* _Your instructions_: Below are some records. Copy every line in them that holds "قلبی".

Stored dataset items
********************

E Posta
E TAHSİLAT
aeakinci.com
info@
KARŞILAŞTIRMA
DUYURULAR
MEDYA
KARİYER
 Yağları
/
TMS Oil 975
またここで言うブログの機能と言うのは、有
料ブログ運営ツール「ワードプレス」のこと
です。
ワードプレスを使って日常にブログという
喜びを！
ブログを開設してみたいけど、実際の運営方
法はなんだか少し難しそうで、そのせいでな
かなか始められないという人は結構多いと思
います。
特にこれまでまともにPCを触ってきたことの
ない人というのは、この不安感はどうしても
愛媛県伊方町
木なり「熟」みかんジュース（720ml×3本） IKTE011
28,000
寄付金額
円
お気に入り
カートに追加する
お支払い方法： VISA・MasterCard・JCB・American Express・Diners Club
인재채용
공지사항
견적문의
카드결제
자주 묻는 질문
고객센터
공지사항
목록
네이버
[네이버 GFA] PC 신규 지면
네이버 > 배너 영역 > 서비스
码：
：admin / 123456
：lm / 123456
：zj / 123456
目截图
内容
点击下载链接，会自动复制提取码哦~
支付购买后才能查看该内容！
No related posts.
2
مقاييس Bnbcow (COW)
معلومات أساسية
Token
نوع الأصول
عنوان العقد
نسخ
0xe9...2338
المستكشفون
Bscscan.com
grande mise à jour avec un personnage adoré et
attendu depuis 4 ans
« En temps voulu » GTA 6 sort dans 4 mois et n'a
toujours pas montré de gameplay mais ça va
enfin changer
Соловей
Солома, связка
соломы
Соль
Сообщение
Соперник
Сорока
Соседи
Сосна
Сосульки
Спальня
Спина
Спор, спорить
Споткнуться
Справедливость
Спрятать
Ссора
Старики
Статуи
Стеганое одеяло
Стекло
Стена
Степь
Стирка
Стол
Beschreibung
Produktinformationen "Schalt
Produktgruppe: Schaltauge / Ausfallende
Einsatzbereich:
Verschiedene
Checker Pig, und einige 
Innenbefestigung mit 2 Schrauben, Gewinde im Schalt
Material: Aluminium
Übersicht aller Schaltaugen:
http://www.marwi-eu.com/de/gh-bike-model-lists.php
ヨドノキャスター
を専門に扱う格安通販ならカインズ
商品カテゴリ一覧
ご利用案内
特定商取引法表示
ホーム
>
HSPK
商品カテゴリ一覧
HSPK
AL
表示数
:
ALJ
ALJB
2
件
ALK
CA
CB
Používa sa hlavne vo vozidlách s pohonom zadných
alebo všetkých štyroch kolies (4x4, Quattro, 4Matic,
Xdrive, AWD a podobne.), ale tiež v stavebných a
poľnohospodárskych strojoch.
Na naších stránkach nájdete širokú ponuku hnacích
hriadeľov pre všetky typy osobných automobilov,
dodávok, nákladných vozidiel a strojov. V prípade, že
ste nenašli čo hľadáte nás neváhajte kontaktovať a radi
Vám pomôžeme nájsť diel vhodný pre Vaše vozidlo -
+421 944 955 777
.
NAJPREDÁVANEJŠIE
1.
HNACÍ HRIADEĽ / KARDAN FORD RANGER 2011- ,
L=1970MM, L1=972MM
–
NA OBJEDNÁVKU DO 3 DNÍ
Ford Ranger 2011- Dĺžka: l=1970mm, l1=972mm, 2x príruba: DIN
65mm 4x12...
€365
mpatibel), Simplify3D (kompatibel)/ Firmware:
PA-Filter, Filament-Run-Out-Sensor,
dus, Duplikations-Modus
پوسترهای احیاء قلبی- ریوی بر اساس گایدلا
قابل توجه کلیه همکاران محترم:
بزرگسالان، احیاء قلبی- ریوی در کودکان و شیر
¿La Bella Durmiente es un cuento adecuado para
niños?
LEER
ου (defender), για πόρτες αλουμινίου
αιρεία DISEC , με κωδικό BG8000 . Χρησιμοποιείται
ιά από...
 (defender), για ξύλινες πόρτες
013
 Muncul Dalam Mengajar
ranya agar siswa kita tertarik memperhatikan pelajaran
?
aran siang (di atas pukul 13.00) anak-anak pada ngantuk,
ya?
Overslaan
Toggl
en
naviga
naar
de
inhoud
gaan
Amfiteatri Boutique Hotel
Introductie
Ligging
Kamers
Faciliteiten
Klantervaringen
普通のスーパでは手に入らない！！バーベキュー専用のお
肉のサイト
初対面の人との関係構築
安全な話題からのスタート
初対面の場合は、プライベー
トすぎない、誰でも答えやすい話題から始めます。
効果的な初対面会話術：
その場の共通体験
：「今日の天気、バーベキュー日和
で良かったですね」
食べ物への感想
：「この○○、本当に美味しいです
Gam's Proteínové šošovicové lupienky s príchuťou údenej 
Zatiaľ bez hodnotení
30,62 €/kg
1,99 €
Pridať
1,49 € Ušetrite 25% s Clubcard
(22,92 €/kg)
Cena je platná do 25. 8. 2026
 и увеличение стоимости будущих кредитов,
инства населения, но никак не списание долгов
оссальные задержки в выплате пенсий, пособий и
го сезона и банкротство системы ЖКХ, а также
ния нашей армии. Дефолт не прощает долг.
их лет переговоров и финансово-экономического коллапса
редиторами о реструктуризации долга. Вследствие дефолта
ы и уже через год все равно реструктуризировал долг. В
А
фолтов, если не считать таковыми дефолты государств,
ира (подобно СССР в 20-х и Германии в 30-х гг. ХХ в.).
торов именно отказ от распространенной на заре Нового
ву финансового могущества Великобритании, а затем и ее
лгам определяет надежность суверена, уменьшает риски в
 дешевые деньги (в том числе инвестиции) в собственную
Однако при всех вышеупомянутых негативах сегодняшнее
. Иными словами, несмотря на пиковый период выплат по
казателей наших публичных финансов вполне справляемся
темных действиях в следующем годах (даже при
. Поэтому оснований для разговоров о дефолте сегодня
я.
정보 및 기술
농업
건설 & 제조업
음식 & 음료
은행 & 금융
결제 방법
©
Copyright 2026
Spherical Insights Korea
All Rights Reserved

********************

* _Reply_:
پوسترهای احیاء قلبی- ریوی بر اساس گایدلا
بزرگسالان، احیاء قلبی- ریوی در کودکان و شیر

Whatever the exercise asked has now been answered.